The Ace and the Anomaly
Nolan McLean is the headliner, and for good reason. Ranked fourth, he isn’t just a pitching prospect anymore. He’s the pitching prospect. After a cup of coffee in the show last year where he sat everyone down with a 2.06 ERA over 48 innings, he’s officially graduated from “experiment” to “rotation anchor.”

Watching him punch out 57 batters in that short stint was a revelation. He’s got the kind of pure, unadulterated velocity that makes scouts drool and hitters rethink their career choices. Pairing him with a veteran like Freddy Peralta, whom the Mets just snagged in that blockbuster trade, gives this rotation a ceiling we haven’t seen in years.
Then there is Jonah Tong, ranked 23rd by BP. People call him a Tim Lincecum clone, and honestly, the comparison isn’t lazy. The delivery is a chaotic masterpiece of limbs and timing that shouldn’t work but absolutely does. His 7.71 ERA in the bigs last year looked ugly on paper, but the 4.31 FIP tells the real story. The kid has a rising fastball that defies physics. If he tightens up the secondaries, he’s a front-line monster.
The Speed and the Slug
Carson Benge, 10th on the list, is the name you’ll be hearing all through Port St. Lucie this month. He hit a wall in Triple-A last year, sure. Every young hitter does. But the power-speed toolset is undeniable, and he’s walking into spring training with a legitimate shot to steal the left field job.
If Benge provides the spark, Ryan Clifford provides the thunder. The man hit 29 home runs last year. That isn’t a fluke; it’s a warning. He’s the top power threat in the system, and BP slotting him at 86 shows they finally value that left-handed pop that can turn a game around with one swing in the seventh inning.

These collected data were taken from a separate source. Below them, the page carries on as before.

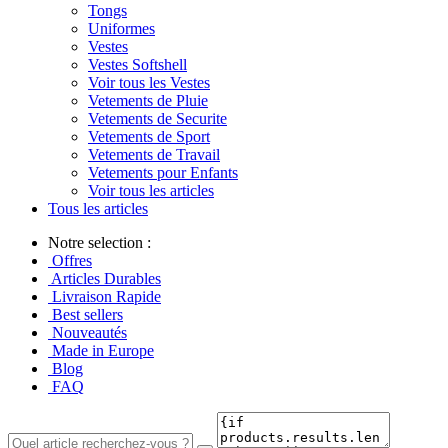
Tongs
Uniformes
Vestes
Vestes Softshell
Voir tous les Vestes
Vetements de Pluie
Vetements de Securite
Vetements de Sport
Vetements de Travail
Vetements pour Enfants
Voir tous les articles
Tous les articles
Notre selection :
Offres
Articles Durables
Livraison Rapide
Best sellers
Nouveautés
Made in Europe
Blog
FAQ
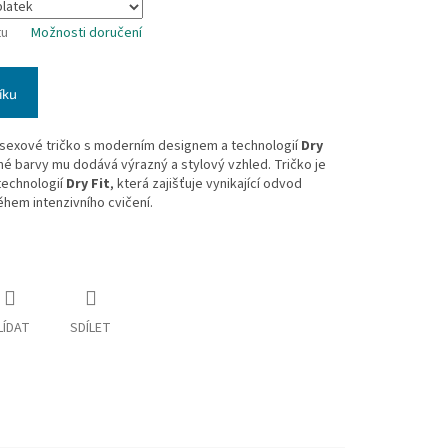
tu
Možnosti doručení
íku
isexové tričko s moderním designem a technologií
Dry
é barvy mu dodává výrazný a stylový vzhled. Tričko je
technologií
Dry Fit
, která zajišťuje vynikající odvod
ěhem intenzivního cvičení.
LÍDAT
SDÍLET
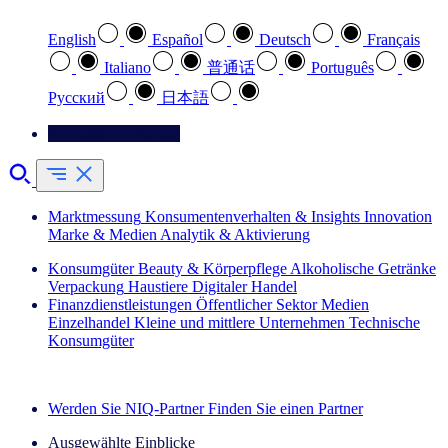
English
Español
Deutsch
Français
Italiano
普通话
Português
Pусский
日本語
Kontaktieren Sie uns
Marktmessung
Konsumentenverhalten & Insights
Innovation
Marke & Medien
Analytik & Aktivierung
Konsumgüter
Beauty & Körperpflege
Alkoholische Getränke
Verpackung
Haustiere
Digitaler Handel
Finanzdienstleistungen
Öffentlicher Sektor
Medien
Einzelhandel
Kleine und mittlere Unternehmen
Technische
Konsumgüter
Entdecken Sie unsere Erfolgsgeschichten (EN)
Werden Sie NIQ-Partner
Finden Sie einen Partner
Ausgewählte Einblicke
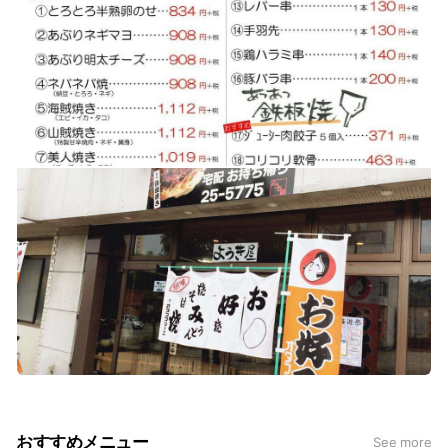
おすすめメニュー
See more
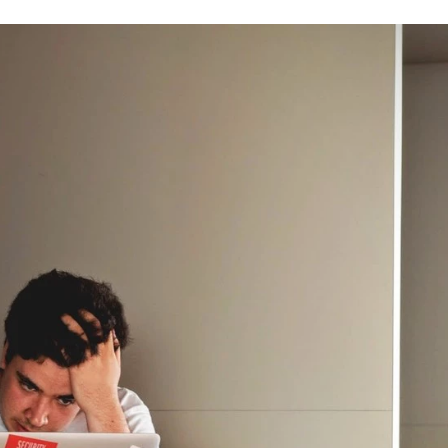
FACEBOOK
TWITTER
FLIPBOARD
E-
MAIL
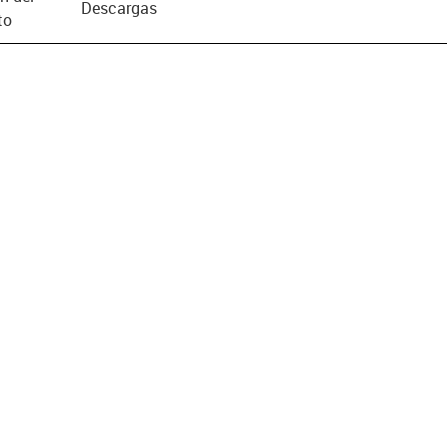
Descargas
to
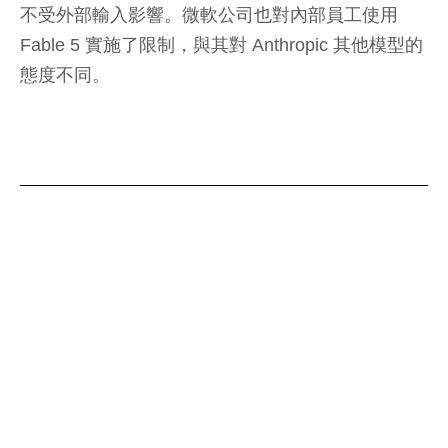
不受外部輸入影響。微軟公司也對內部員工使用
Fable 5 實施了限制，與其對 Anthropic 其他模型的
態度不同。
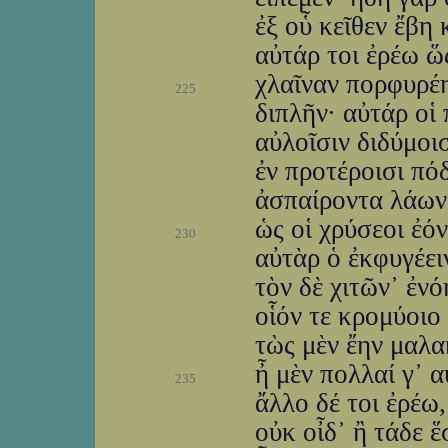
ἐξ οὗ κεῖθεν ἔβη
αὐτάρ τοι ἐρέω ὥς
χλαῖναν πορφυρέη
225
διπλῆν· αὐτάρ οἱ
αὐλοῖσιν διδύμοισ
ἐν προτέροισι πό
ἀσπαίροντα λάων·
ὡς οἱ χρύσεοι ἐό
230
αὐτὰρ ὁ ἐκφυγέει
τὸν δὲ χιτῶν᾽ ἐνό
οἷόν τε κρομύοιο
τὼς μὲν ἔην μαλα
ἦ μὲν πολλαί γ᾽ 
235
ἄλλο δέ τοι ἐρέω,
οὐκ οἶδ᾽ ἢ τάδε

Then you have A.J. Ewing (38th), who is basically a blur on the basepaths. Seventy stolen bases in a single season is video game stuff. He paired that with a .830 OPS across three levels, proving he’s more than just a track star in cleats. He’s a baseball player who understands how to get on and how to make pitchers miserable once he’s there.
The Dark Horses in the Top 100
The real shockers on the BP list were Jacob Reimer (70th) and Will Watson (96th). Reimer is a corner infielder with a massive 157 wRC+ and 54 extra-base hits last season. He’s a hitting theory nerd who overhauled his swing and started punishing mistakes.
Will Watson is the sleeper of all sleepers. A 2.60 ERA across three levels as a 23-year-old righty? That gets you noticed. He peaked at Double-A Binghamton and looked like he belonged every step of the way. Most outlets ignored him, but BP sees a guy who could be a high-leverage weapon or a back-end starter by next summer.
The depth is staggering. This isn’t just about 2026. This is about building a sustainable, perennial winner that doesn’t have to rely solely on Steve Cohen’s checkbook. The kids aren’t just coming; they’re already at the gates.